Énergumène cinématographique s'inscrivant difficilement dans la cinématographie française - sinon à travers la filmographie d'Alain Guiraudie, mais ça, c'est l'évidence - Le roi de l'évasion est une comédie comme il y en a peu, rigoureuse dans son absurdité, hilarante parce qu'inconfortable, séduisante et audacieuse dont le principal mérite est de jouer aussi bien avec l'anodin que l'universel. La chronique de campagne qu'elle aurait pu être est vite remisée pour en faire le fantasme taquin d'un réalisateur au sens de l'humour ultra-développé. Un humour digne des meilleures comédies burlesques, teinté d'une naïveté attendrissante et d'un rapport frivole et sans complexe face à la sexualité.
À 43 ans, Armand commence à se lasser de sa vie d'homosexuel célibataire.

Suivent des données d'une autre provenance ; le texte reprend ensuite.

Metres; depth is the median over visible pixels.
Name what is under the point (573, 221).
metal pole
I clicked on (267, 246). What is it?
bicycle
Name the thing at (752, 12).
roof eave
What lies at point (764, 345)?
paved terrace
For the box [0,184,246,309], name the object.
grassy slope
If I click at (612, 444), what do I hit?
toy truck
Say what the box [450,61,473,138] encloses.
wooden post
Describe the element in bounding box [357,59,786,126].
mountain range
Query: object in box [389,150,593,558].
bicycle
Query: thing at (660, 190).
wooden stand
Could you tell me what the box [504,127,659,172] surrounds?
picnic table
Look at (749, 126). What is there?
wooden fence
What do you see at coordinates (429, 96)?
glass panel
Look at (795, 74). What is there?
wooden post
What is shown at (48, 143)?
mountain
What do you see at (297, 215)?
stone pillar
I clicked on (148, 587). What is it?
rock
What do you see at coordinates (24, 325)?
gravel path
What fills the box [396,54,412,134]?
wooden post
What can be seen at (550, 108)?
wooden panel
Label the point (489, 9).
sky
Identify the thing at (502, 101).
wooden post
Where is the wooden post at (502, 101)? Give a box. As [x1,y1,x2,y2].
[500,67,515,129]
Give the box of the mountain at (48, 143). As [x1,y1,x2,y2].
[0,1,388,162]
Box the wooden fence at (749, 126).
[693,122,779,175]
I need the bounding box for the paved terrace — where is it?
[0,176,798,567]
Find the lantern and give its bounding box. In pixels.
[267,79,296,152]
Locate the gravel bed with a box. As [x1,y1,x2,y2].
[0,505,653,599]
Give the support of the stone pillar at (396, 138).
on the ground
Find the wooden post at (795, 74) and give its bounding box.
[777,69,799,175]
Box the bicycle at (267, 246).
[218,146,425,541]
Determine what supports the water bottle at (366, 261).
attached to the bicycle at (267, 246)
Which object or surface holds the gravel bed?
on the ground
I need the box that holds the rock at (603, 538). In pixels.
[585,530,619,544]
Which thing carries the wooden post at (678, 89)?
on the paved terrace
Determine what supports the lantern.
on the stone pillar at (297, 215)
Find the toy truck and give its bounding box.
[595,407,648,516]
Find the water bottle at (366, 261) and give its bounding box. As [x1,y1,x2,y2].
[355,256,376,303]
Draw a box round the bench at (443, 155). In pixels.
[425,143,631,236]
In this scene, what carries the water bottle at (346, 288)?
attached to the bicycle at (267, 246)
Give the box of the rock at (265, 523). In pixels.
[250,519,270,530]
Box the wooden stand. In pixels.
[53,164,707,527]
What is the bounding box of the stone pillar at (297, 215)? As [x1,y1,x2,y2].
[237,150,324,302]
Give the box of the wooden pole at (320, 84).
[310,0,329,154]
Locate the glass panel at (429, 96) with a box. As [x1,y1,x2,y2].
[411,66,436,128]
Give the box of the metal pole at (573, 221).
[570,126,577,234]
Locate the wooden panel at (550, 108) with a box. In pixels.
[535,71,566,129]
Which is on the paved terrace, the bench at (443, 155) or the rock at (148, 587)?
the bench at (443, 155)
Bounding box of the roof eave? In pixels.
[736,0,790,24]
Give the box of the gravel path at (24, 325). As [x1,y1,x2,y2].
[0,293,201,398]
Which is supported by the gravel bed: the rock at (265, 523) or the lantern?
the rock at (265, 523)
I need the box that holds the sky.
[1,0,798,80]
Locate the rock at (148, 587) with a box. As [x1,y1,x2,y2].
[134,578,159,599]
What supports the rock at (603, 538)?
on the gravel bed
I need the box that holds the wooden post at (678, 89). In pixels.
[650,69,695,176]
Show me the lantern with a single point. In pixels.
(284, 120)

Vendeur de machinerie agricole dans le Sud de la France, il fait la rencontre de la jeune Curly, 16 ans, fille de son patron, qui va changer sa perception de la vie. Amoureux, les deux amants s'enfuient dans la nature, où ils devront éviter les pièges tendus par la police lancée à leurs trousses. Mais Armand n'est plus sûr de rien.
La rencontre improbable de cet homme de 43 ans, gai, balourd, discret et gauche et de cette gamine de 16 ans, énergique, joyeuse et dévergondée donne au film un ton bigarré qui le rend délicieusement absurde et décalé. Le tour de force était ici de maintenir le réalisme malgré l'incongruité des situations. Avec cette langue délicieusement accentuée, cette campagne française impossible qui n'existe chez aucun autre cinéaste, l'atmosphère est telle que tout est possible. L'humour y gagne, le récit aussi.

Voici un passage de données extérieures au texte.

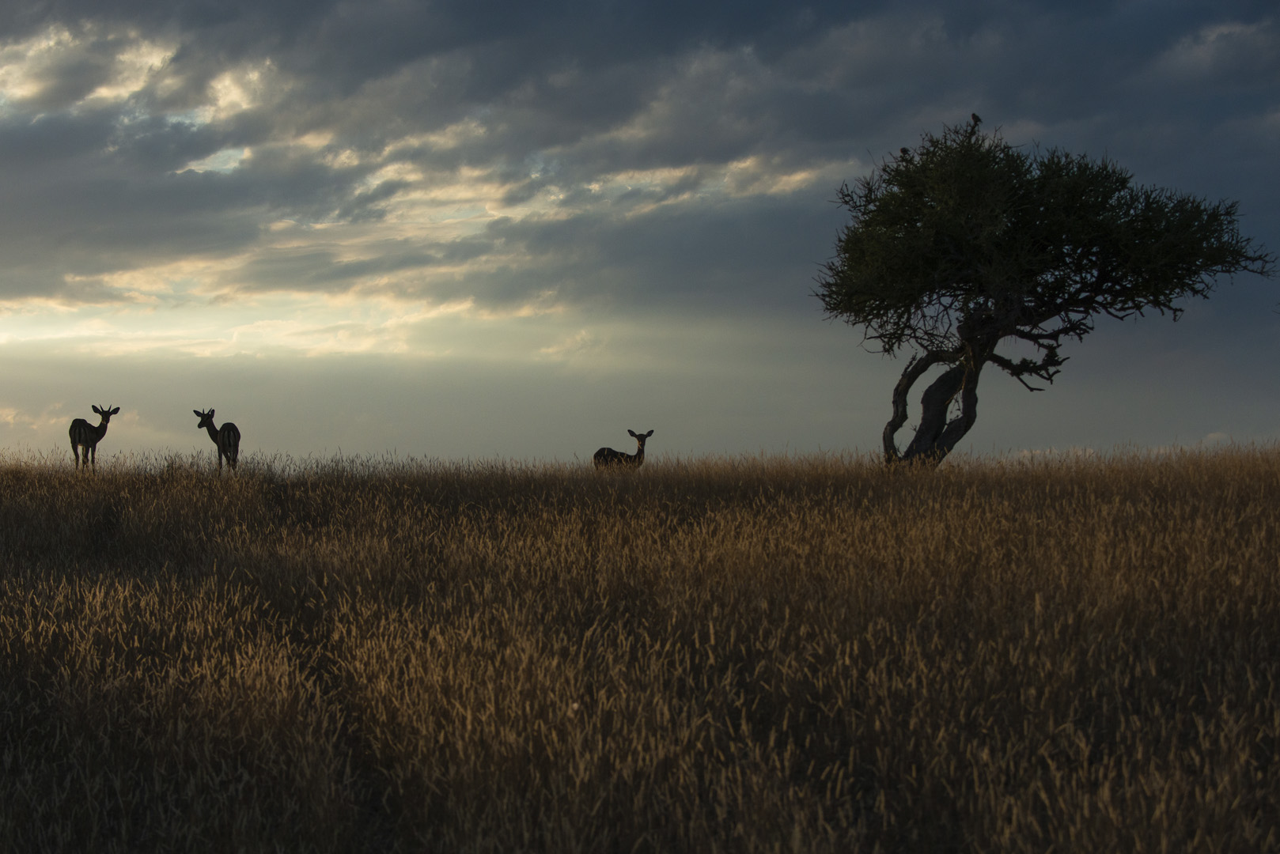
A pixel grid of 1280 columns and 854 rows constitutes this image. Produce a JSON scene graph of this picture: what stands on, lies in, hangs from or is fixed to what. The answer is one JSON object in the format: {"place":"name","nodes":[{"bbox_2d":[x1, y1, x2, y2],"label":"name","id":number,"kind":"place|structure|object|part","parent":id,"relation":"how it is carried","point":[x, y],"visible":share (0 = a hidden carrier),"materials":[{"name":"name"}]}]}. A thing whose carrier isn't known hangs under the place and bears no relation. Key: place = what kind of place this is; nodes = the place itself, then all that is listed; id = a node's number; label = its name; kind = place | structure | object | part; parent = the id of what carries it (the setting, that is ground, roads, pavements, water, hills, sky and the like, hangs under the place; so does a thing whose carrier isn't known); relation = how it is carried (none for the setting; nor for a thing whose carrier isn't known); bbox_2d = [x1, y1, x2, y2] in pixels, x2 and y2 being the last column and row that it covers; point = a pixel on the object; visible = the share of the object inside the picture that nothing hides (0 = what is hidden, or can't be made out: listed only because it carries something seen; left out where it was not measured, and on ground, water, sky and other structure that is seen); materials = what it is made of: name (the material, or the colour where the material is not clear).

Ce couple - aussi improbable que convaincant - est mené de main de maître par Ludovic Berthillot, magnifiquement choisi, et Hafsia Herzi, dont on ne peut que saluer l'audace après l'avoir vue briller dans La graine et le mulet. Disons qu'un film comme celui-ci, aussi intéressant soit-il, ne fait pas habituellement partie du plan de carrière d'une jeune actrice aux bonnes moeurs. Voilà qui est particulièrement rafraîchissant. Les acteurs secondaires, débonnaires et entièrement dédiés, séduisent aussi par leur absence totale de complexes. C'est obligatoire, d'ailleurs, avant de se soumettre à un film comme celui-ci, que de désamorcer ses préjugés.

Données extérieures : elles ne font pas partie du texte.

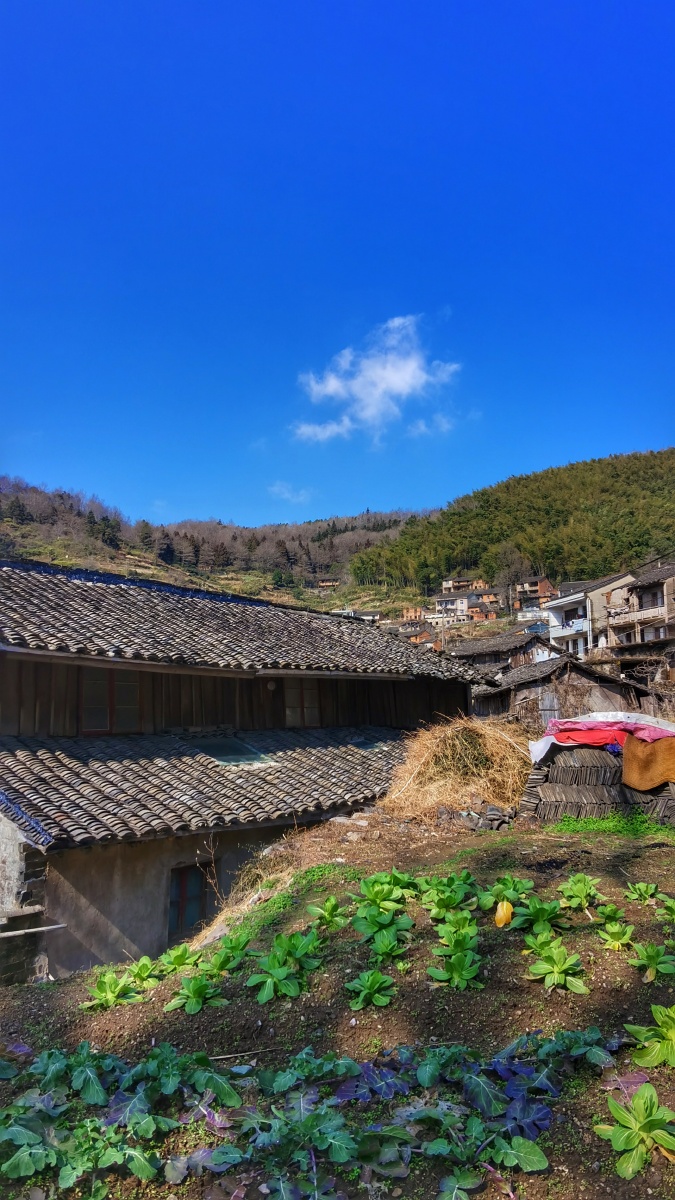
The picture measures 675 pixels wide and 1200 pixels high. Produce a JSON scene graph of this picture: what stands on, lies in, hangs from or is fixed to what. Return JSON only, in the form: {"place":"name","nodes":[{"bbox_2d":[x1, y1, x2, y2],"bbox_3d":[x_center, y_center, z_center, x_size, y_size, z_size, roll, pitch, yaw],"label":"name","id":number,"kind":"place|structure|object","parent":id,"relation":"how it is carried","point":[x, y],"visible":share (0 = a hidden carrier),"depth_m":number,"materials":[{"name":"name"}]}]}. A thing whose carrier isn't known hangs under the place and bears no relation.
{"place":"outdoors","nodes":[
{"label":"outdoors","id":0,"kind":"place"},
{"bbox_2d":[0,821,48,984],"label":"stone wall","id":1,"kind":"structure","parent":0,"point":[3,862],"depth_m":8.04,"materials":[{"name":"grey stone"}]},
{"bbox_2d":[0,478,439,616],"label":"hill","id":2,"kind":"structure","parent":0,"point":[7,526],"materials":[{"name":"brown plant"}]},
{"bbox_2d":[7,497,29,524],"label":"tree","id":3,"kind":"object","parent":2,"relation":"on","point":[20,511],"visible":0.83,"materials":[{"name":"green plant"}]},
{"bbox_2d":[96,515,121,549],"label":"tree","id":4,"kind":"object","parent":2,"relation":"on","point":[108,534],"visible":0.76,"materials":[{"name":"plant"}]},
{"bbox_2d":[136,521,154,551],"label":"tree","id":5,"kind":"object","parent":2,"relation":"on","point":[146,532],"visible":0.76,"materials":[{"name":"plant"}]},
{"bbox_2d":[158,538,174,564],"label":"tree","id":6,"kind":"object","parent":2,"relation":"on","point":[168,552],"visible":0.79,"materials":[{"name":"plant"}]},
{"bbox_2d":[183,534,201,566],"label":"tree","id":7,"kind":"object","parent":2,"relation":"on","point":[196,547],"visible":0.89,"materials":[{"name":"brown plant"}]},
{"bbox_2d":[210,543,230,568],"label":"tree","id":8,"kind":"object","parent":2,"relation":"on","point":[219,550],"visible":0.85,"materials":[{"name":"brown plant"}]},
{"bbox_2d":[0,563,491,983],"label":"house","id":9,"kind":"structure","parent":0,"point":[7,908],"depth_m":10.62,"materials":[{"name":"grey tile"}]},
{"bbox_2d":[0,922,65,938],"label":"wooden pole","id":10,"kind":"object","parent":9,"relation":"attached to","point":[35,929],"visible":1,"depth_m":7.86,"materials":[{"name":"grey wood"}]},
{"bbox_2d":[81,666,139,733],"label":"window","id":11,"kind":"structure","parent":9,"relation":"in","point":[136,693],"depth_m":11.60,"materials":[{"name":"brown"}]},
{"bbox_2d":[168,862,209,940],"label":"window","id":12,"kind":"structure","parent":9,"relation":"in","point":[183,879],"depth_m":9.74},
{"bbox_2d":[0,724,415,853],"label":"tiled roof","id":13,"kind":"structure","parent":9,"relation":"on","point":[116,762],"depth_m":9.79,"materials":[{"name":"grey tile"}]},
{"bbox_2d":[194,736,276,766],"bbox_3d":[-1.668,2.355,11.288,1.086,0.417,1.172,1,-7,-8],"label":"skylight","id":14,"kind":"object","parent":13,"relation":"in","point":[221,747],"visible":0.7,"depth_m":11.19,"materials":[{"name":"glass"}]},
{"bbox_2d":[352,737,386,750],"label":"skylight","id":15,"kind":"object","parent":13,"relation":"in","point":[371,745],"visible":0.51,"depth_m":13.01,"materials":[{"name":"glass"}]},
{"bbox_2d":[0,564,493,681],"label":"tiled roof","id":16,"kind":"structure","parent":9,"relation":"on","point":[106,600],"depth_m":12.58,"materials":[{"name":"grey tile"}]},
{"bbox_2d":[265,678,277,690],"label":"wall lamp","id":17,"kind":"object","parent":9,"relation":"attached to","point":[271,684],"visible":0.87,"depth_m":13.05,"materials":[{"name":"white"}]},
{"bbox_2d":[284,677,320,726],"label":"window","id":18,"kind":"structure","parent":9,"relation":"in","point":[309,699],"depth_m":13.77,"materials":[{"name":"brown"}]},
{"bbox_2d":[268,481,312,503],"label":"cloud","id":19,"kind":"structure","parent":0,"point":[286,493],"materials":[{"name":"white"}]},
{"bbox_2d":[317,578,339,588],"label":"house","id":20,"kind":"structure","parent":0,"point":[324,584],"materials":[{"name":"brick"}]},
{"bbox_2d":[0,0,674,529],"label":"sky","id":21,"kind":"structure","parent":0,"point":[365,495],"materials":[{"name":"blue"}]},
{"bbox_2d":[0,809,674,1199],"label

L'effet de surprise est primordial dans Le roi de l'évasion. Sous ses airs faussement humbles de comédie romantique (la promotion le laissait croire), le film prend un malin plaisir à étonner et à déstabiliser. Tant et si bien que rien n'est impossible - mais rien! - pour ces amants que tout oppose. La logique ne tient plus, que ce phénomène étrange - relativement moderne d'ailleurs sous sa forme actuelle - qu'est l'amour. Bien des films ont tenté - et tentent encore - de parler d'amour. Un sujet sérieux, grave, important... mais pas pour Alain Guiraudie.